Whatever your situation, let’s look at five ways you can become a better manager.
Create a shared vision
Research by Google suggests that one of the top behaviors of great managers is having a clear vision and strategy for their teams. Setting attainable goals allows your employees to be more productive. Prioritizing work will also help ensure projects stay on track. And when you create a shared vision with buy-in from the team, employee motivation increases. By tying your team’s contributions to larger organizational goals, you will be more likely to improve performance and retain top talent.
Improve your communication skills
Employees want frequent, honest and constructive feedback. Don’t wait for the annual performance review to discuss your team’s strengths and weaknesses. Instead, establish ongoing formal and informal interactions with your team to understand what they are working on. That way, you can stay in the loop and offer support as needed. Give them ideas on improving their work and growing in their role. Become a better manager by also soliciting feedback from your team. By regularly taking the time to check-in, you will make your employees feel like valued team members.

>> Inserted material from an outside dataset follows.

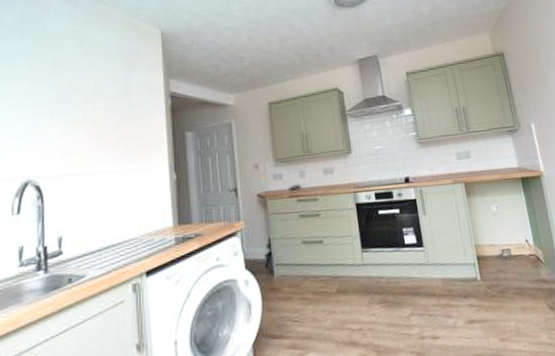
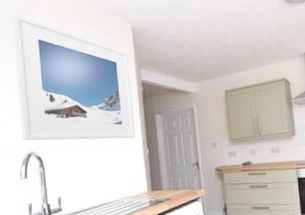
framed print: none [17,18,161,167] -> present [12,14,136,141]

Conduct regular status updates
It’s not enough to measure progress towards your department’s goals. To become a better manager, you must also deliver regular updates to your team. Performance reviews provide transparency so that everyone understands how the company is tracking towards shared goals. That way, if your team is not on track to hit your targets, you have an opportunity to course-correct.
Learn how to motivate your team
A higher salary or bigger bonuses aren’t always the best way to motivate employees. According to research at Harvard Business School (HBS), more than 80% of American employees say they do not feel recognized or rewarded, even though U.S. companies spend more than a fifth of their budgets on wages. What employees want even more is to feel appreciated. Examples of “soft benefits” to motivate your team include flexible work options, skills training, and generous family leave. You can even create a peer-to-peer recognition program that allows employees to recognize co-workers for a job well done. Or sometimes, a simple “thank you” is all that is needed.
As a manager, it’s your job to delegate projects to team members that capitalize on their abilities. “One of the leadership challenges is to set direction, to set that aspiration, and to recognize that you don’t have the answers yourself,” says HBS Professor Amy Edmondson. “You have to empower and delegate to others the actual work of figuring out how to get things done and getting them done, and then they can come back to you and ask for help.” Trust your team and resist the urge to insert yourself in every aspect of a project. By delegating tasks to the right people, you will become a better manager while developing a more efficient work model.
According to the Center for Creative Leadership, “leadership development boosts employee engagement, increases the organization’s ability to deal with gaps in the talent pipeline, and reduces the headaches and costs associated with turnover.” Of course, becoming a better manager doesn’t happen overnight. But over time, you will create stronger work relationships, increase employee retention and produce superior business results.